Thank you for taking the time to research that small amount of intriguing text, Osmund. I wasn't able to identify the family and, since this work was purchased quite recently at auction, I had hoped that I could trace it back to a will.

Here’s a link to the research done by Valence House to investigate copies of its paintings (Louis, 09/03/2023 17:03).

https://artuk.org/discover/curations/copying-the-fanshawes

Marcie Doran,

The wills have arrived and they weren’t helpful. Richard Henry Simon Fanshawe’s will didn’t even mention the “family pictures”.

Jacob Simon,

Thanks for trying, Marcie. I suspect that we have now taken this as far as we can.

Osmund Bullock,

I rather agree, Jacob.

A quick thank you to Howard for correcting my rushed and careless error about Lucy Walter. While she was indeed the grandmother of Thomas Edward Fanshawe (who inherited Dengie in 1716), it was his *mother* (and Lucy's daughter) Mary née Crofts who was the Duke of Monmouth's [half] sister.

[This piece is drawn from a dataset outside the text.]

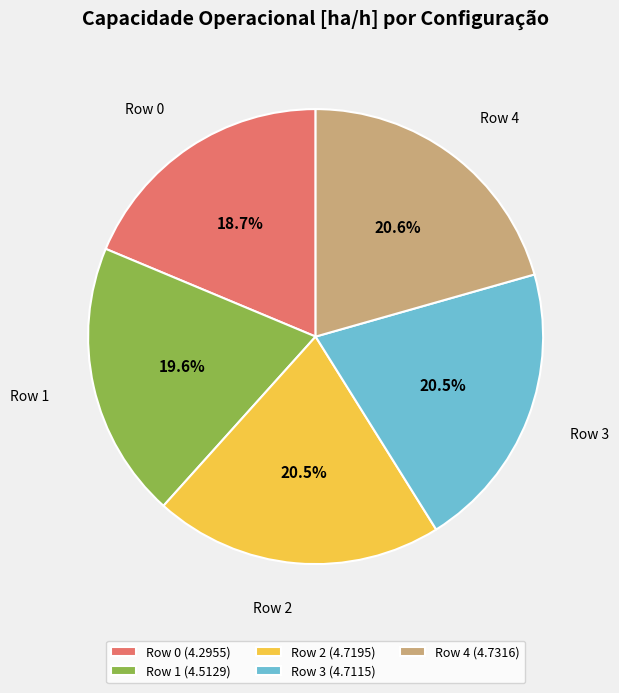

To the nearest percent, what is the difference between the Row 1 and Row 2 slice percentages?

1%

I think the Dengie Manor portraits are among those that ended up at Valence House; so as the Collection noted a couple of years ago, a portrait of the Duke (albeit an unconvincing copy) is circumstantially not improbable.

Jacinto Regalado,

I think it reasonable to add a note to the Art UK entry like "It has been suggested that the sitter may be the Duke of Monmouth, whose half sister Mary (née Crofts) married into the Fanshawe family."

Osmund Bullock,

I would support that, Jacinto, and your suggested wording covers it admirably.

Robin Levy,

Good morning, we own Dengie Manor and have the original, if of interest?

Valence House Museum,

Thank you to everyone for their comments so far. I have been following them with interest but haven't had the opportunity to respond and join the conversation.

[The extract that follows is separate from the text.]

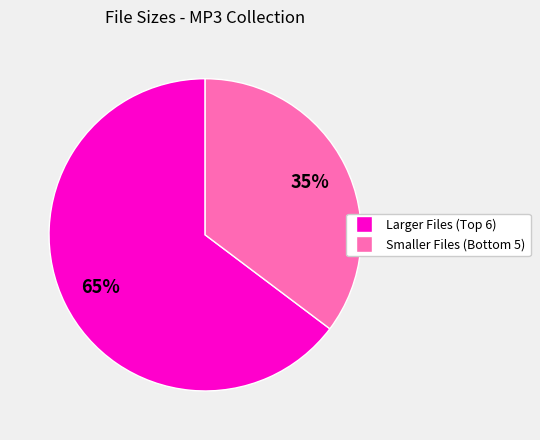

To the nearest percent, what is the average slice percentage?

50%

Your interest in this portrait is much appreciated and your insights have helped to form a much clearer understanding of the portrait.

Jacob Simon,

Marion suggested (04/04/2023) that it could be time to close this discussion. But it was then given a new lease of life when the original of our copy was reported by Robin Levy (26/06/2023). However, no movement since unless Valence House has something to report. If not, then Marion's suggestion of closing the discussion may now be appropriate.

Valence House Museum,

Unfortunately, all attempts to contact Robin Levy regarding the original portrait have been unsuccessful. Therefore, no progress has been made in identifying the sitter. I am happy for this thread to be closed.